So it's okay to rip music in Europe. RIAA will freak!
http://yro.slashdot.org/article.pl?sid=07/03/30/1849206&from=rss
Private File Sharing to Remain/Become legal in EU
Posted by Zonk on Friday March 30, @03:14PM from the nice-change-of-pace dept. The Courts The Internet Politics
orzetto writes "Italian newspapers are reporting that the European parliament's Commitee for Legal Affairs approved an amendment presented by EMP Nicola Zingaretti (PSE, IT), that makes piracy a felony—but only if a monetary profit is made. As in the EU parliament's press release: ' Members of the Legal Affairs' committee [...] decided that criminal sanctions should only apply to those infringements deliberately carried out to obtain a commercial advantage. Piracy committed by private users for personal, non-profit purposes are therefore also excluded.' The complete proposal was passed with 23 votes in favour, 3 against and 3 abstained, and is intended to be applied to copyright, trademark, design and other IP fields, but not patent right which is explicitly excluded. The proposal has still to pass the vote of the parliament before becoming law in all EU countries, some of which (like Italy) do have criminal laws in place for non-profit file sharing. A note: Most EU countries use civil law, not common law. Translation of legal terms may be misleading."
Similar?
http://arstechnica.com/news.ars/post/20070329-dvd-consortium-loses-court-case-over-dvd-copying.html
DVD consortium loses court case over DVD copying
By Eric Bangeman Published: March 29, 2007 - 08:08PM CT
A California judge handed a victory to Kaleidescape, which manufactures home media servers, ruling that the company's products do not violate the DVD industry's CSS license. The company was sued by the DVD Copy Control Association, which said that Kaleidescape's media servers violate its standard licensing contract.

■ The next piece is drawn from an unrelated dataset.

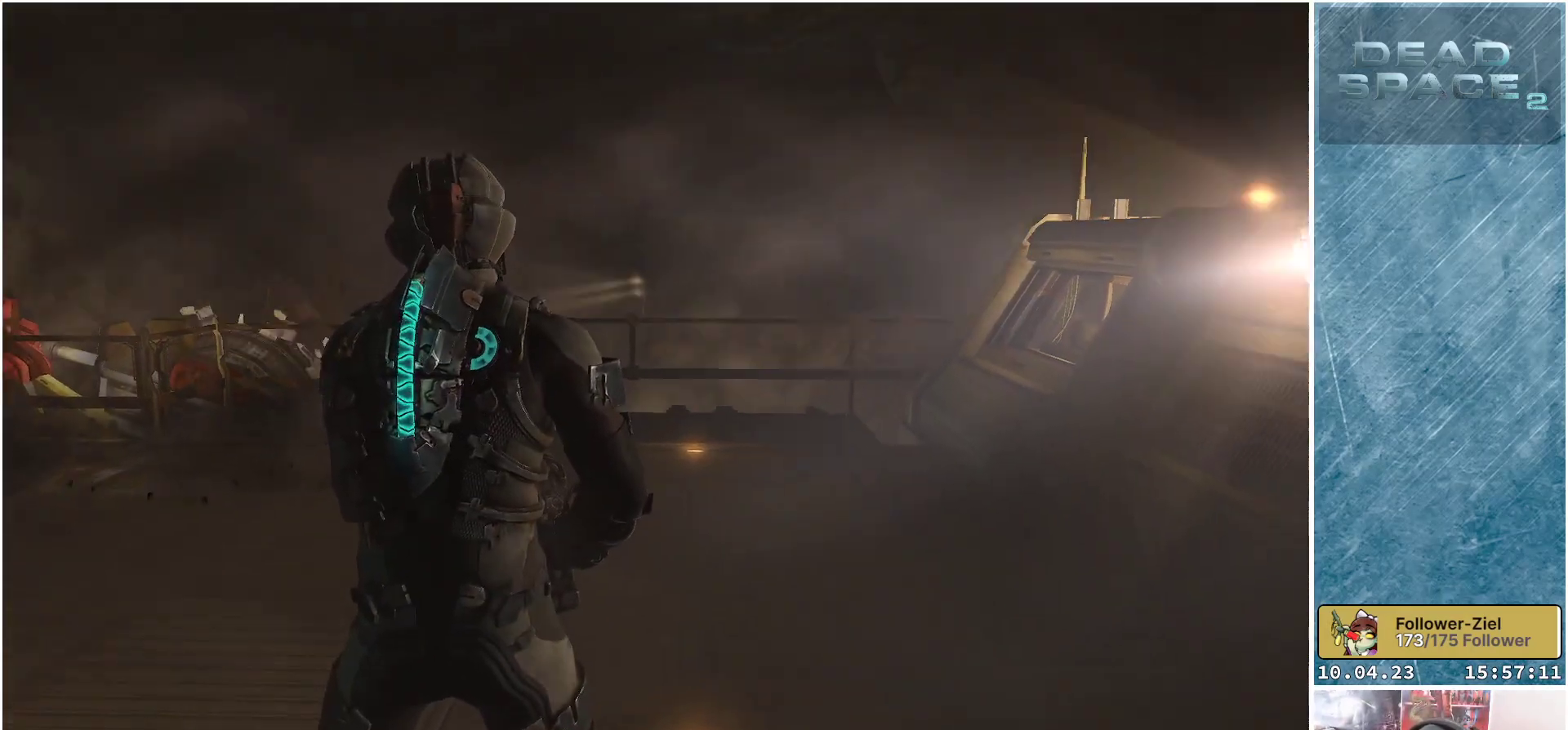
{"buttons": [], "left_stick": "up-right", "right_stick": "center", "events": [[50, "right_stick", "right"], [217, "right_stick", "center"]]}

The Kaleidescape System is a kind of home media server on steroids. Starting at $10,000, it consists of a server, movie player, and music player. The server is designed to store all of the owner's movies and music, ripping them from their original source discs for playback at a later time. To no one's surprise, the DVD CCA took issue with that functionality, accusing Kaleidescape of opening the door to massive copyright infringement and arguing that any device that played movies from a DVD needed to have physical access to the disc in order to do so.
After a week-long trial, Judge Leslie C. Nichols ruled in Kaleidescape's favor, saying that the 20-page CSS spec was not technically included as part of the license agreement. As a result, the company is in full compliance with the DVD CCA's CSS license, noting in his decision that Kaleidescape had made "good faith efforts" to ensure that its products were fully compliant.

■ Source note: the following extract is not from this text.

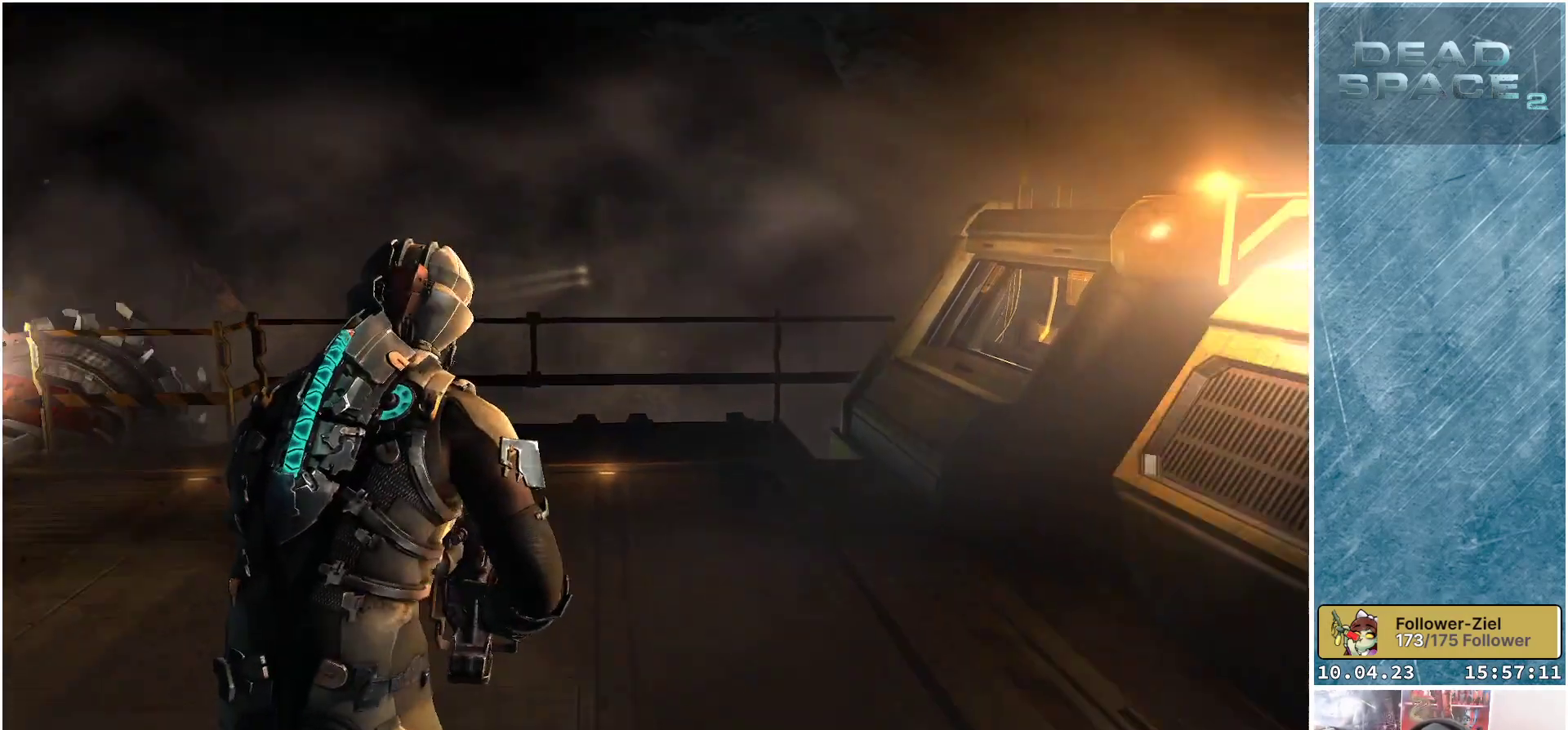
{"buttons": [], "left_stick": "up-right", "right_stick": "left", "events": [[317, "right_stick", "left"]]}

... The complexity of the DVD CCA's licensing agreement proved to be its downfall. [Wow! How un-lawyer-like! Bob] Witnesses during the trial characterized the license drafting process as having been carried out over a series of 100+ meetings by a group of entertainment-industry lawyers with feedback from engineers. The result was a confusing standard licensing contract, one that omitted key details about the CSS General Specification.
Unfortunately for consumers, the decision is a narrow one. It looks to be applicable only to commercial home media server products [So I need to offer the one I built for myself for sale to anyone? Bob] that store single copies of a DVD in a copy-protected form for personal use. Kaleidescape's rips remain CSS protected on the hard drive, and Malcolm tells Ars that some parts have an "extra layer of AES-256 encryption." So those who wish to rip their own DVD libraries for personal use will continue to operate in the murky, grey intersection of the DMCA and fair use.
Although no formal appeal has been filed, it is likely that the DVD CCA will ask a higher court to overturn the decision.
Tools & Techniques
http://www.technewsworld.com/rsstory/56593.html
False Negatives Abound With protexIP 4.0
By Andrew Binstock InfoWorld 03/30/07 4:00 AM PT
A developer can cause disaster for his or her company by borrowing code from a copyrighted open source project. Black Duck Software's protexIP 4.0 checks code against known sources and alerts the user to problematic similarities. The license management portion of the product is robust and well-designed. The code analysis and identification, however, leave much to be desired.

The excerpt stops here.